--- Start of DOCUMENT SECTION ---
Oryori Eigetsu, Hongo: A Night of Ingredients at Their Best

In a converted machiya one street back from the main road — Furano Wagyu from Hokkaido, fresh fish from Karatsu, Tadao Gold pineapple from Okinawa. Eight counter seats, reservation only.

E

Eisuke Kameta

March 13, 2026

Solo Score

★★★★★

Budget

¥27,500 course (drinks extra)

Access

10 min walk from Toei Oedo Line Hongo-sanchome Exit 2

Oryori Eigetsu, Hongo: A Night of Ingredients at Their Best

Leaving Hongo-sanchome station, I turned away from the main road and entered a narrow lane. Old houses on both sides. Further in, a machiya with a noren curtain hanging outside. The signage is small. On a first visit you might walk past. That slight difficulty — and the relief when you find it — is part of what the evening becomes.

Oryori Eigetsu — pronounced “eigetsu.” The name refers to the waxing moon: the journey from new moon to full, the process of becoming complete.

The philosophy of the kitchen is clear. Draw out the best of carefully chosen ingredients. Nothing added that isn’t necessary. The result is that the quality of sourcing, the precision of the stock, and the accuracy of the heat are all plainly visible in each dish.

From Nishi-Azabu to Hongo

The restaurant has a predecessor. It was called Ryoriya Tokisai, in Nishi-Azabu, Minato-ku.

It opened quietly in 2015 in the basement of the Obana Building at 4-11-4 Nishi-Azabu — a counter and a private room, building a small, steady reputation. Then the building developed a serious water leak. A move became unavoidable.
--- End of DOCUMENT SECTION ---
- REQUIRED WORK
In the restaurant review, copy everything from "It opened quietly" down to "move became unavoidable.", switching "water leak" to "roof leak". The entries that follow the review play no part in what you need to do.
--- Start of RECORD LIST ---
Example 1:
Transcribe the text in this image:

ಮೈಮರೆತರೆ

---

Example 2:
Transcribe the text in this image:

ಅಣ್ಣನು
--- End of RECORD LIST ---
- SOLUTION BELOW
It opened quietly in 2015 in the basement of the Obana Building at 4-11-4 Nishi-Azabu — a counter and a private room, building a small, steady reputation. Then the building developed a serious roof leak. A move became unavoidable.